Sunday, January 13, 2013

Icons: the Strength and Fun of a Curious City


Mayor Richard J. Daley

I’ve always been fascinated by icons—seemingly ordinary people, who just by being themselves, come to symbolize the city and the times in which they live.

Like Richard J. Daley, former mayor of Chicago.  He was also the father of Mayor Richard M. Daley but don’t get the two confused.  Junior never reached his father’s heights—his father’s omnipotent grip that squeezed the Democratic party machine in Chicago during the turbulent fifties and sixties.

Daley was last of the big city bosses—the one who ordered the attack against the protestors at the Democratic Convention in ‘68 that led to the infamous trial of the Chicago Eight.  He was Chicago until he died in 1976.
 
Tony Lepore, the dancing cop of Providence
On the lighter side, there’s Tony Lepore, the dancing cop of Providence, Rhode Island.   27 years ago, Tony became bored while directing traffic and started dancing in the middle of the street.  People laughed.  And Tony laughed too.  And as they say, a legend was born. 
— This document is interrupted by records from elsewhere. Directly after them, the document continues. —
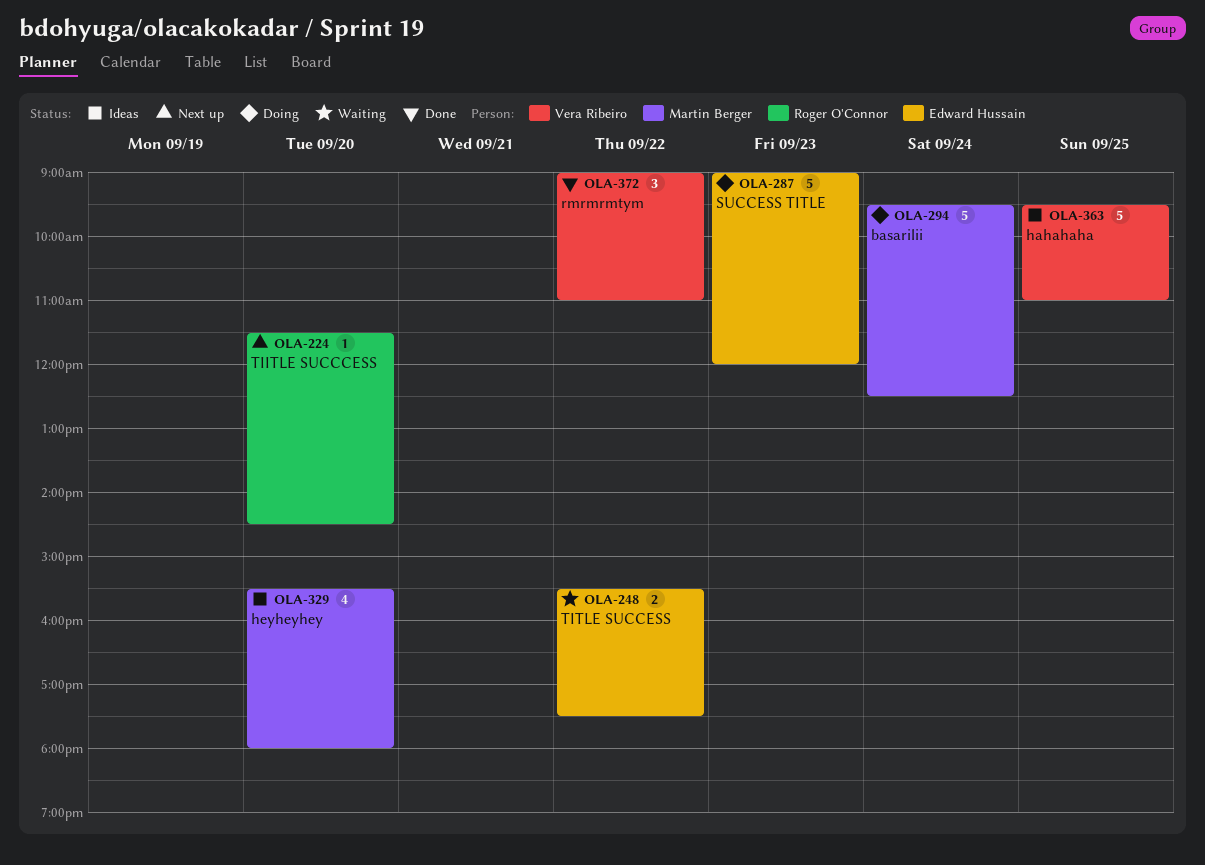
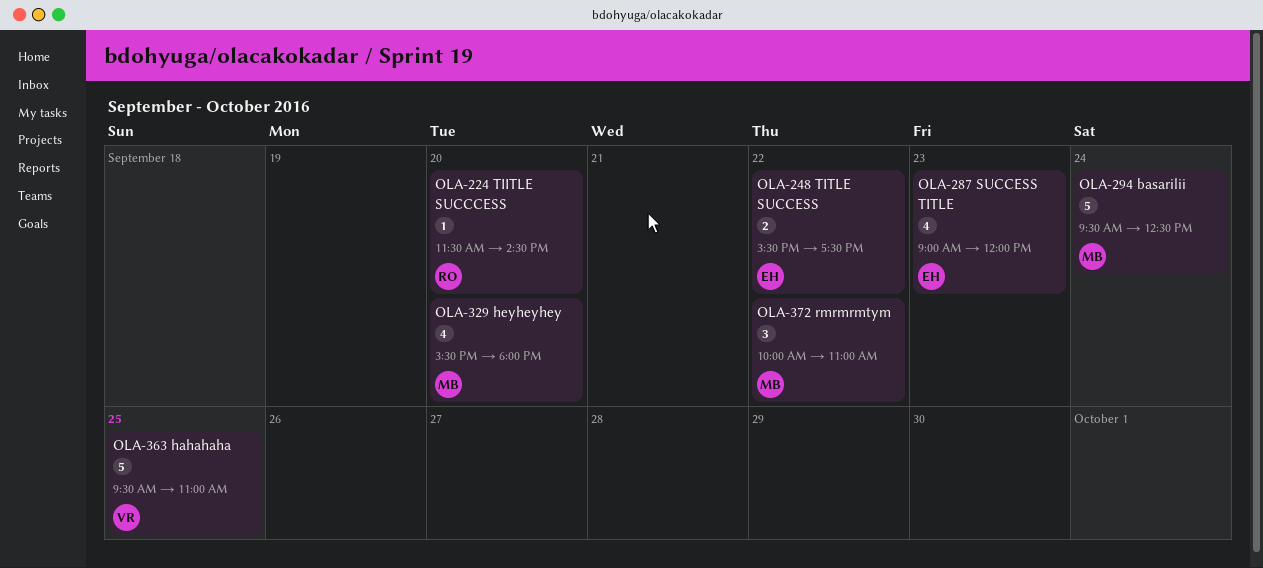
OLA-287, estimate: 5 -> 4
OLA-372, owner: Vera Ribeiro -> Martin Berger
OLA-372, begins: 09:00 -> 10:00

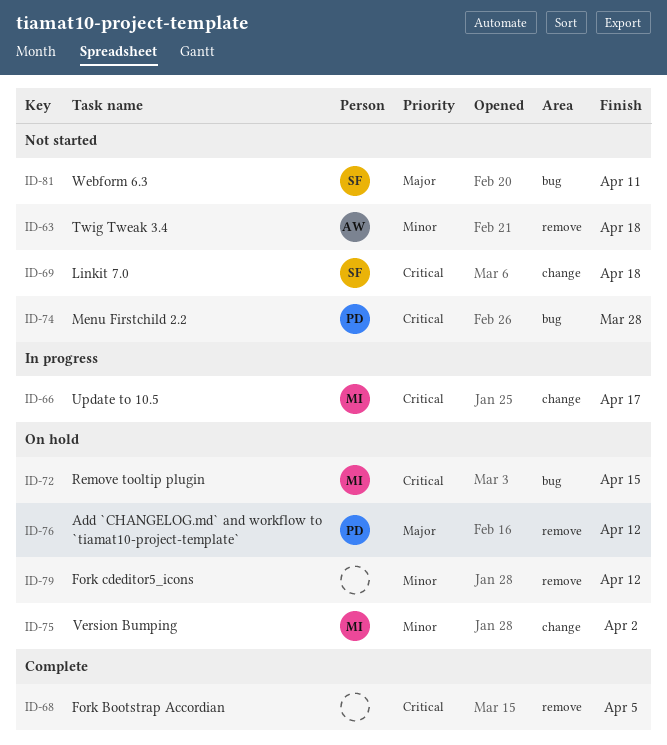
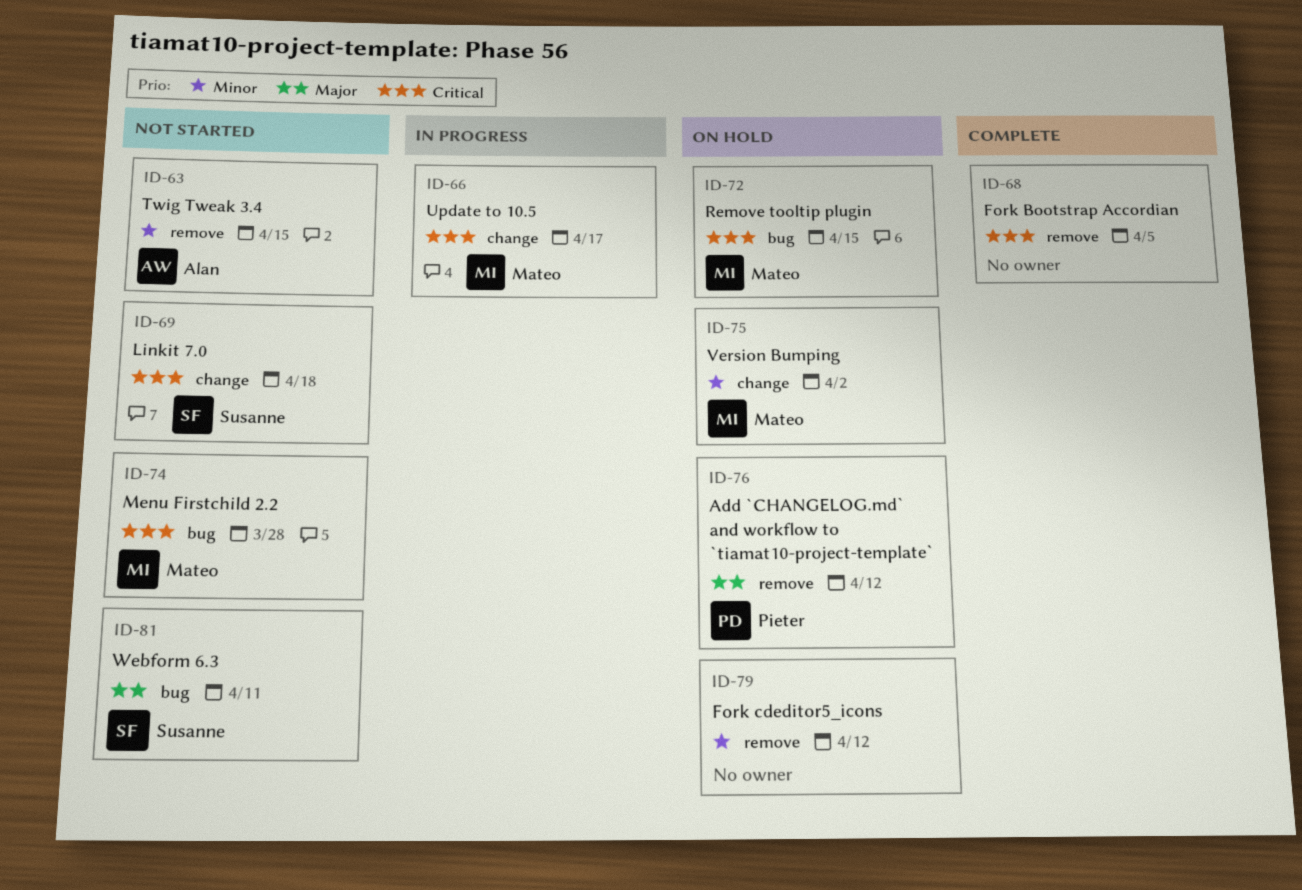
ID-63, due: Apr 18 -> Apr 15
ID-74, owner: Pieter -> Mateo

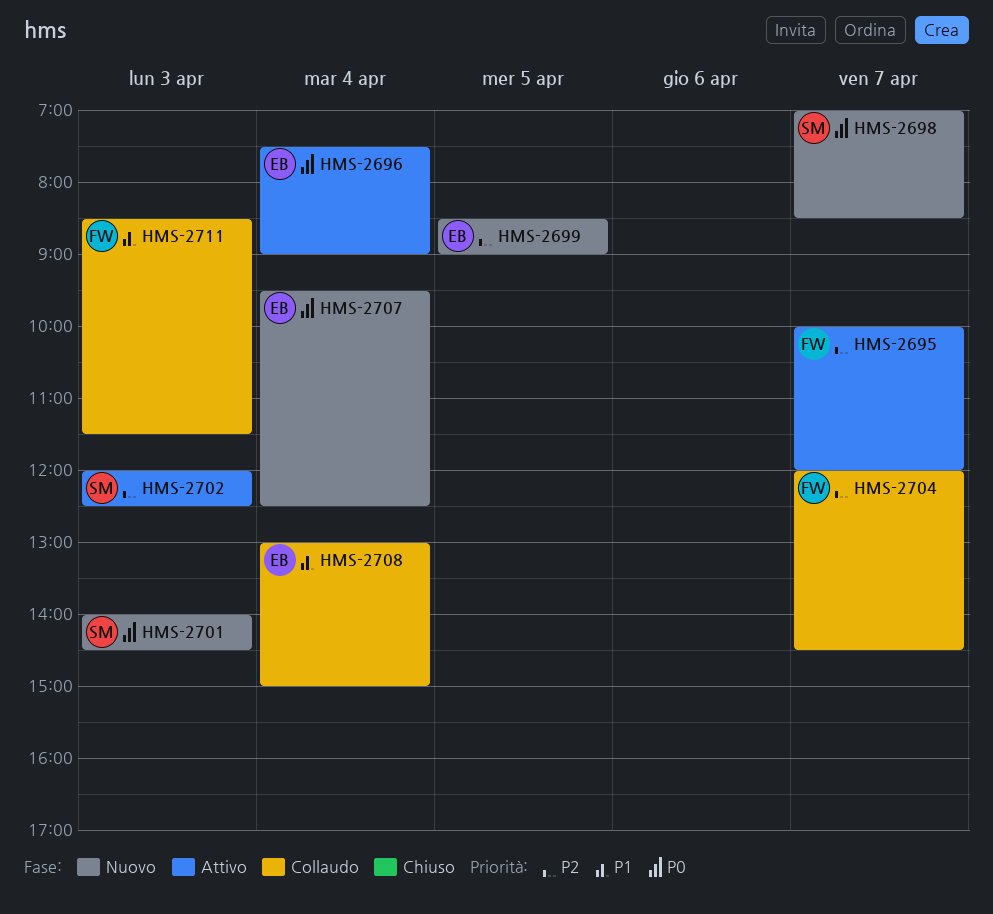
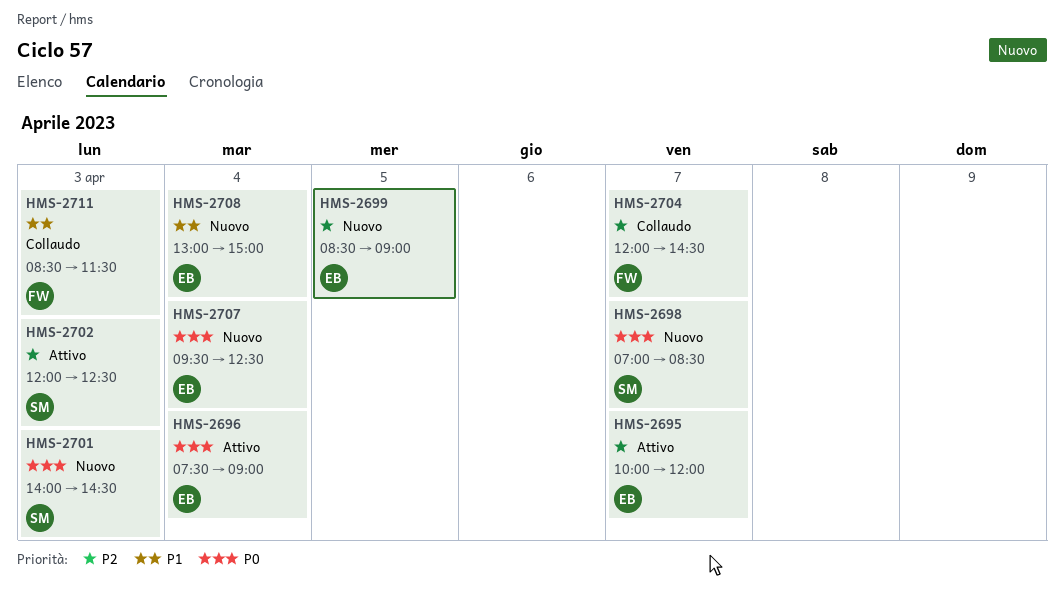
HMS-2695, owner: FW -> EB
HMS-2708, status: Collaudo -> Nuovo

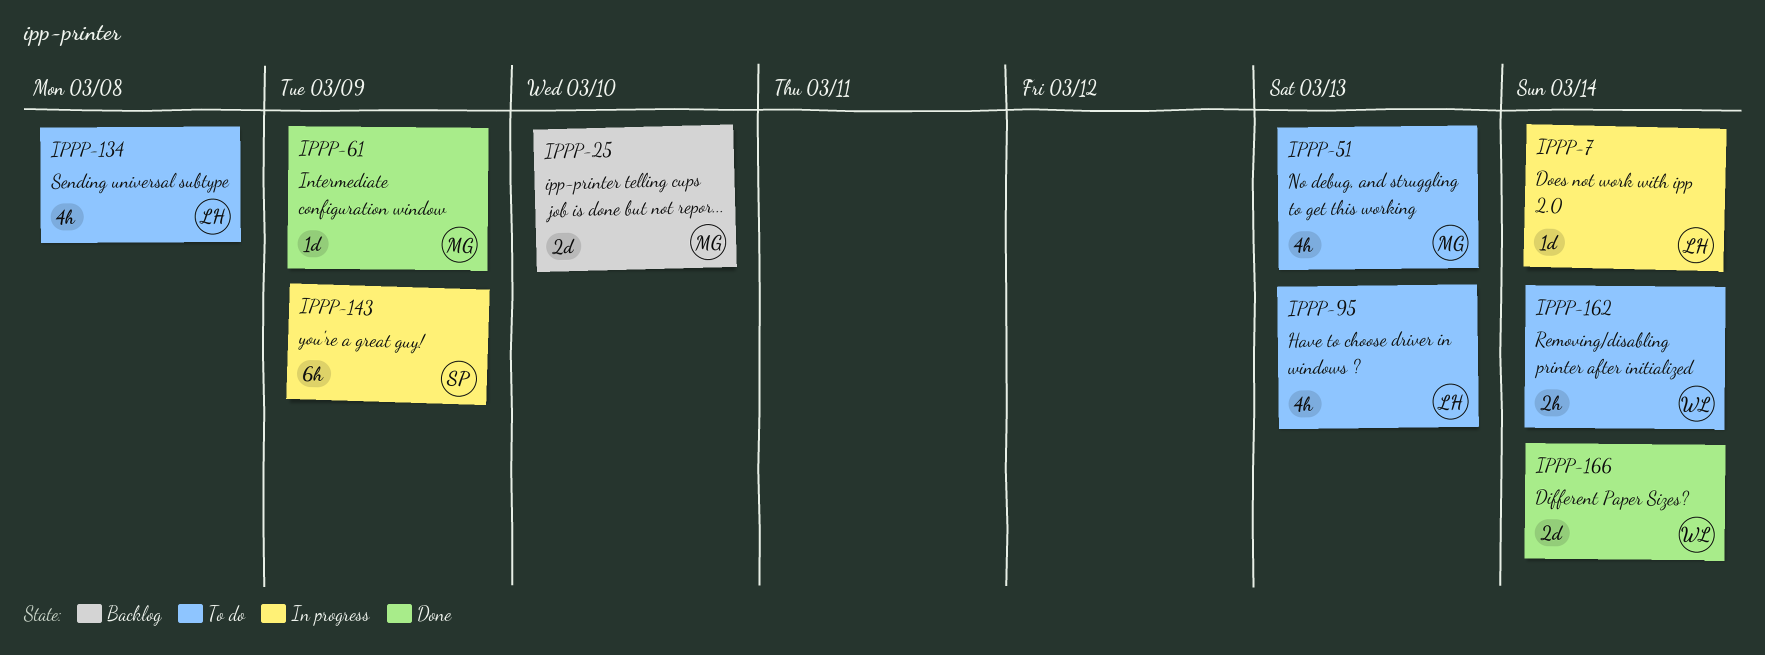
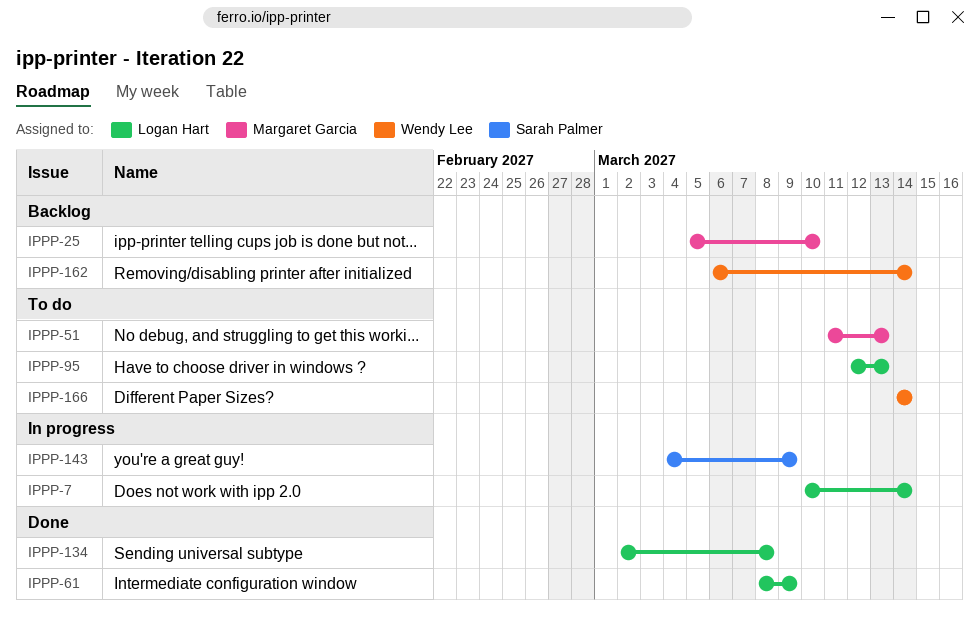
IPPP-61, owner: Margaret Garcia -> Logan Hart
IPPP-134, status: To do -> Done
IPPP-162, status: To do -> Backlog
IPPP-166, status: Done -> To do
Now 65 and retired, the Providence mayor invites him back to the same crossroads each Christmas to do what he does best.  “He’s a Rhode Island landmark, an icon…a mini celebrity,” says Michelle Peterson of Warwick.  And he still puts on quite a show.
    
The Brown Twins
Yesterday I learned of another icon, Vivian Brown of San Francisco. The eighty-six year old woman, eight minutes older than her identical twin Marian, died last week of Alzheimer’s.  The two eccentric sisters, both wild about clothes and known as the Brown twins, walked the streets of the city for over forty years in matching outfits while greeting tourists and posing for their cameras. 

It seemed their entire life was an act to entertain others.  At five one and weighing 98 pounds, the twins graced the town with their smiles and fashion, never breaking character until Vivian became forgetful. 
 If a stranger asked where they were born, the two would break into the Glenn Miller song, “I Got a Gal in Kalamazoo.”  They both shared the honor of co-valedictorians at their high school and graduated Western Michigan University with B-plus averages.  They also claimed to have driven twin white Oldsmobiles out of a Michigan dealership.
 
But tired of the cold, the two immigrated to San Francisco in 1970.  There they worked as secretaries in separate offices and spent their earnings on the latest fashions and fads.  First notorious, they soon were loved by everyone they met. 

Before yesterday, I’d never heard of the Brown Twins but saw their pictures and kept on reading.  What a pair!  And what a set of icons for a city that lives and breathes individuality and the spirit of the soul.